◆ Task to carry out:
Copy every record word for word.

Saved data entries
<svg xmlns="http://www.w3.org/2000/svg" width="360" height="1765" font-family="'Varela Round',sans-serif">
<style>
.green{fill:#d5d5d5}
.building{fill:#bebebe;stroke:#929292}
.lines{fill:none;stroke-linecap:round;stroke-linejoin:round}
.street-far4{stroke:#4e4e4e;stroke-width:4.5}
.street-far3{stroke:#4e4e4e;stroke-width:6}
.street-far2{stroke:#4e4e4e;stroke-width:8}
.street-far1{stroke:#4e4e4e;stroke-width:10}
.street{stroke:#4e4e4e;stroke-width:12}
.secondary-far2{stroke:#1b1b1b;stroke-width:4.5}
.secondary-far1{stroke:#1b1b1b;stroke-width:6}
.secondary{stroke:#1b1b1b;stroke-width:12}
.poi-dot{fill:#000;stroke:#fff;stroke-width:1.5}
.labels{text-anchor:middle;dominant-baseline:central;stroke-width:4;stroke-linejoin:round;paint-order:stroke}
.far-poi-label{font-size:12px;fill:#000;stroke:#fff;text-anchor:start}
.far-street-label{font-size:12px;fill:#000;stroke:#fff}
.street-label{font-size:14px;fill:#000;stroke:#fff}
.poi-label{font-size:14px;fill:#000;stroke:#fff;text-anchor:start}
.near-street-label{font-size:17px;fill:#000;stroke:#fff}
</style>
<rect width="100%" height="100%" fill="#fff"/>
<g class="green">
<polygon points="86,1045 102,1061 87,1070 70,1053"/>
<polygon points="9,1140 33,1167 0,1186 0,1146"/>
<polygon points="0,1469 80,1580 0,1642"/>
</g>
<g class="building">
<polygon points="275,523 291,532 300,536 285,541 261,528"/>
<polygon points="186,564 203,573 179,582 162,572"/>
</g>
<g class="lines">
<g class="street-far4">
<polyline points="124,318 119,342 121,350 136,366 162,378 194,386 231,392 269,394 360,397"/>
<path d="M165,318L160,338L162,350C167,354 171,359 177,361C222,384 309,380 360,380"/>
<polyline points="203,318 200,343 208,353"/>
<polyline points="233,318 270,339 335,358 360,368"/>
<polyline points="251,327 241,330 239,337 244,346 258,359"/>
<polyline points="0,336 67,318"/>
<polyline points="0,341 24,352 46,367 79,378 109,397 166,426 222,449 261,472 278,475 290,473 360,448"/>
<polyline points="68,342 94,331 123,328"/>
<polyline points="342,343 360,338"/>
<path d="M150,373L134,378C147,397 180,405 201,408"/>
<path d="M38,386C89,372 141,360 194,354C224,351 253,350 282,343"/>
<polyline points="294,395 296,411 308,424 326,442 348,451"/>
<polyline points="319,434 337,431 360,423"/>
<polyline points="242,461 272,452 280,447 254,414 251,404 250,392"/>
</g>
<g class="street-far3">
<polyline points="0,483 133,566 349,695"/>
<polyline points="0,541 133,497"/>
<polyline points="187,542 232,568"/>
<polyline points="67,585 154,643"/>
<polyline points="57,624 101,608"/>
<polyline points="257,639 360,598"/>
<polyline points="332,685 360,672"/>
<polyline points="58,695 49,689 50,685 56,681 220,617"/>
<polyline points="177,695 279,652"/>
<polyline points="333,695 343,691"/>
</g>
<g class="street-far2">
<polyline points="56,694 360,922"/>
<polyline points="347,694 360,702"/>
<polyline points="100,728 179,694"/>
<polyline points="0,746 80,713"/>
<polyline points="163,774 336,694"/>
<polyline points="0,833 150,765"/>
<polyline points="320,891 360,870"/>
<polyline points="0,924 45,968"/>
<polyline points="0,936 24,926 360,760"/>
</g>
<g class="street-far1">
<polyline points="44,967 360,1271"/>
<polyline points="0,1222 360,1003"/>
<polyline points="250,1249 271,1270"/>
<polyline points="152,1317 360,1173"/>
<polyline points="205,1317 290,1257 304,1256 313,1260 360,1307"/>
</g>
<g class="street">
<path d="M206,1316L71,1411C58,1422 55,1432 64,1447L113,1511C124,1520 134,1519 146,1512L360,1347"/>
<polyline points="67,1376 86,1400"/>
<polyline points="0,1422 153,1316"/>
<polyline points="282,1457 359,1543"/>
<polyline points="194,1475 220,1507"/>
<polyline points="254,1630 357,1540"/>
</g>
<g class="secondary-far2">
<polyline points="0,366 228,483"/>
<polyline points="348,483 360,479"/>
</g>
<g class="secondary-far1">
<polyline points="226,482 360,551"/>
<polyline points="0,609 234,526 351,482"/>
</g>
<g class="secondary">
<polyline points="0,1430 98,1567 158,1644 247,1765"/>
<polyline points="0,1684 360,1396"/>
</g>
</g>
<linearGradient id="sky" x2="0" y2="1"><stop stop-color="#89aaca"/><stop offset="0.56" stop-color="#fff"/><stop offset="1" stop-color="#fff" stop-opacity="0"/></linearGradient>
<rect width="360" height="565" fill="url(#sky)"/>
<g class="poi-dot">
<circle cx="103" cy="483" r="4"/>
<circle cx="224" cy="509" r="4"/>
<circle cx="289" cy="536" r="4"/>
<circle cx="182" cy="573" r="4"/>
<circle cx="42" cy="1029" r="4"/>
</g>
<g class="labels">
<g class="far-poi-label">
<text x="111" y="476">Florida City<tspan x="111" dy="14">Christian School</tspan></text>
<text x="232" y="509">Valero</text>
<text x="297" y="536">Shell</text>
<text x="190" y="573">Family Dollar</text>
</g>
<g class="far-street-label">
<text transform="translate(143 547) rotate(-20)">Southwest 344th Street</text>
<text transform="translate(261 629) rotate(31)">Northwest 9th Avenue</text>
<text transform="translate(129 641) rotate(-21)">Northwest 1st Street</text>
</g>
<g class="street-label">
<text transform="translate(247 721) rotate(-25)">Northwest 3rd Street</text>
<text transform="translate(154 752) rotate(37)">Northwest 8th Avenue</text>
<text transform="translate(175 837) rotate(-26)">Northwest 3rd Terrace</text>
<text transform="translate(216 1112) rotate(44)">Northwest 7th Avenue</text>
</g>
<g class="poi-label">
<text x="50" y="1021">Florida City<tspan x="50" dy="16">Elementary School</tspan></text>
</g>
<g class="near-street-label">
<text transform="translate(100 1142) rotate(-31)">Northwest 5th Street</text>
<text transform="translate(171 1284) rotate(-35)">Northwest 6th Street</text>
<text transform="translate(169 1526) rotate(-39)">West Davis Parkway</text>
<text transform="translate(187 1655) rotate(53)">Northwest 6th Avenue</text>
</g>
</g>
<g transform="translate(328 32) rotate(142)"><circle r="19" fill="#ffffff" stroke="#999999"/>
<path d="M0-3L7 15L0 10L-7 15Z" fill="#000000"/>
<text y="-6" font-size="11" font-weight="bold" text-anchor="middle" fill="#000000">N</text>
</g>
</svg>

◆ Answer to the problem:
<svg xmlns="http://www.w3.org/2000/svg" width="360" height="1765" font-family="'Varela Round',sans-serif">
<style>
.green{fill:#d5d5d5}
.building{fill:#bebebe;stroke:#929292}
.lines{fill:none;stroke-linecap:round;stroke-linejoin:round}
.street-far4{stroke:#4e4e4e;stroke-width:4.5}
.street-far3{stroke:#4e4e4e;stroke-width:6}
.street-far2{stroke:#4e4e4e;stroke-width:8}
.street-far1{stroke:#4e4e4e;stroke-width:10}
.street{stroke:#4e4e4e;stroke-width:12}
.secondary-far2{stroke:#1b1b1b;stroke-width:4.5}
.secondary-far1{stroke:#1b1b1b;stroke-width:6}
.secondary{stroke:#1b1b1b;stroke-width:12}
.poi-dot{fill:#000;stroke:#fff;stroke-width:1.5}
.labels{text-anchor:middle;dominant-baseline:central;stroke-width:4;stroke-linejoin:round;paint-order:stroke}
.far-poi-label{font-size:12px;fill:#000;stroke:#fff;text-anchor:start}
.far-street-label{font-size:12px;fill:#000;stroke:#fff}
.street-label{font-size:14px;fill:#000;stroke:#fff}
.poi-label{font-size:14px;fill:#000;stroke:#fff;text-anchor:start}
.near-street-label{font-size:17px;fill:#000;stroke:#fff}
</style>
<rect width="100%" height="100%" fill="#fff"/>
<g class="green">
<polygon points="86,1045 102,1061 87,1070 70,1053"/>
<polygon points="9,1140 33,1167 0,1186 0,1146"/>
<polygon points="0,1469 80,1580 0,1642"/>
</g>
<g class="building">
<polygon points="275,523 291,532 300,536 285,541 261,528"/>
<polygon points="186,564 203,573 179,582 162,572"/>
</g>
<g class="lines">
<g class="street-far4">
<polyline points="124,318 119,342 121,350 136,366 162,378 194,386 231,392 269,394 360,397"/>
<path d="M165,318L160,338L162,350C167,354 171,359 177,361C222,384 309,380 360,380"/>
<polyline points="203,318 200,343 208,353"/>
<polyline points="233,318 270,339 335,358 360,368"/>
<polyline points="251,327 241,330 239,337 244,346 258,359"/>
<polyline points="0,336 67,318"/>
<polyline points="0,341 24,352 46,367 79,378 109,397 166,426 222,449 261,472 278,475 290,473 360,448"/>
<polyline points="68,342 94,331 123,328"/>
<polyline points="342,343 360,338"/>
<path d="M150,373L134,378C147,397 180,405 201,408"/>
<path d="M38,386C89,372 141,360 194,354C224,351 253,350 282,343"/>
<polyline points="294,395 296,411 308,424 326,442 348,451"/>
<polyline points="319,434 337,431 360,423"/>
<polyline points="242,461 272,452 280,447 254,414 251,404 250,392"/>
</g>
<g class="street-far3">
<polyline points="0,483 133,566 349,695"/>
<polyline points="0,541 133,497"/>
<polyline points="187,542 232,568"/>
<polyline points="67,585 154,643"/>
<polyline points="57,624 101,608"/>
<polyline points="257,639 360,598"/>
<polyline points="332,685 360,672"/>
<polyline points="58,695 49,689 50,685 56,681 220,617"/>
<polyline points="177,695 279,652"/>
<polyline points="333,695 343,691"/>
</g>
<g class="street-far2">
<polyline points="56,694 360,922"/>
<polyline points="347,694 360,702"/>
<polyline points="100,728 179,694"/>
<polyline points="0,746 80,713"/>
<polyline points="163,774 336,694"/>
<polyline points="0,833 150,765"/>
<polyline points="320,891 360,870"/>
<polyline points="0,924 45,968"/>
<polyline points="0,936 24,926 360,760"/>
</g>
<g class="street-far1">
<polyline points="44,967 360,1271"/>
<polyline points="0,1222 360,1003"/>
<polyline points="250,1249 271,1270"/>
<polyline points="152,1317 360,1173"/>
<polyline points="205,1317 290,1257 304,1256 313,1260 360,1307"/>
</g>
<g class="street">
<path d="M206,1316L71,1411C58,1422 55,1432 64,1447L113,1511C124,1520 134,1519 146,1512L360,1347"/>
<polyline points="67,1376 86,1400"/>
<polyline points="0,1422 153,1316"/>
<polyline points="282,1457 359,1543"/>
<polyline points="194,1475 220,1507"/>
<polyline points="254,1630 357,1540"/>
</g>
<g class="secondary-far2">
<polyline points="0,366 228,483"/>
<polyline points="348,483 360,479"/>
</g>
<g class="secondary-far1">
<polyline points="226,482 360,551"/>
<polyline points="0,609 234,526 351,482"/>
</g>
<g class="secondary">
<polyline points="0,1430 98,1567 158,1644 247,1765"/>
<polyline points="0,1684 360,1396"/>
</g>
</g>
<linearGradient id="sky" x2="0" y2="1"><stop stop-color="#89aaca"/><stop offset="0.56" stop-color="#fff"/><stop offset="1" stop-color="#fff" stop-opacity="0"/></linearGradient>
<rect width="360" height="565" fill="url(#sky)"/>
<g class="poi-dot">
<circle cx="103" cy="483" r="4"/>
<circle cx="224" cy="509" r="4"/>
<circle cx="289" cy="536" r="4"/>
<circle cx="182" cy="573" r="4"/>
<circle cx="42" cy="1029" r="4"/>
</g>
<g class="labels">
<g class="far-poi-label">
<text x="111" y="476">Florida City<tspan x="111" dy="14">Christian School</tspan></text>
<text x="232" y="509">Valero</text>
<text x="297" y="536">Shell</text>
<text x="190" y="573">Family Dollar</text>
</g>
<g class="far-street-label">
<text transform="translate(143 547) rotate(-20)">Southwest 344th Street</text>
<text transform="translate(261 629) rotate(31)">Northwest 9th Avenue</text>
<text transform="translate(129 641) rotate(-21)">Northwest 1st Street</text>
</g>
<g class="street-label">
<text transform="translate(247 721) rotate(-25)">Northwest 3rd Street</text>
<text transform="translate(154 752) rotate(37)">Northwest 8th Avenue</text>
<text transform="translate(175 837) rotate(-26)">Northwest 3rd Terrace</text>
<text transform="translate(216 1112) rotate(44)">Northwest 7th Avenue</text>
</g>
<g class="poi-label">
<text x="50" y="1021">Florida City<tspan x="50" dy="16">Elementary School</tspan></text>
</g>
<g class="near-street-label">
<text transform="translate(100 1142) rotate(-31)">Northwest 5th Street</text>
<text transform="translate(171 1284) rotate(-35)">Northwest 6th Street</text>
<text transform="translate(169 1526) rotate(-39)">West Davis Parkway</text>
<text transform="translate(187 1655) rotate(53)">Northwest 6th Avenue</text>
</g>
</g>
<g transform="translate(328 32) rotate(142)"><circle r="19" fill="#ffffff" stroke="#999999"/>
<path d="M0-3L7 15L0 10L-7 15Z" fill="#000000"/>
<text y="-6" font-size="11" font-weight="bold" text-anchor="middle" fill="#000000">N</text>
</g>
</svg>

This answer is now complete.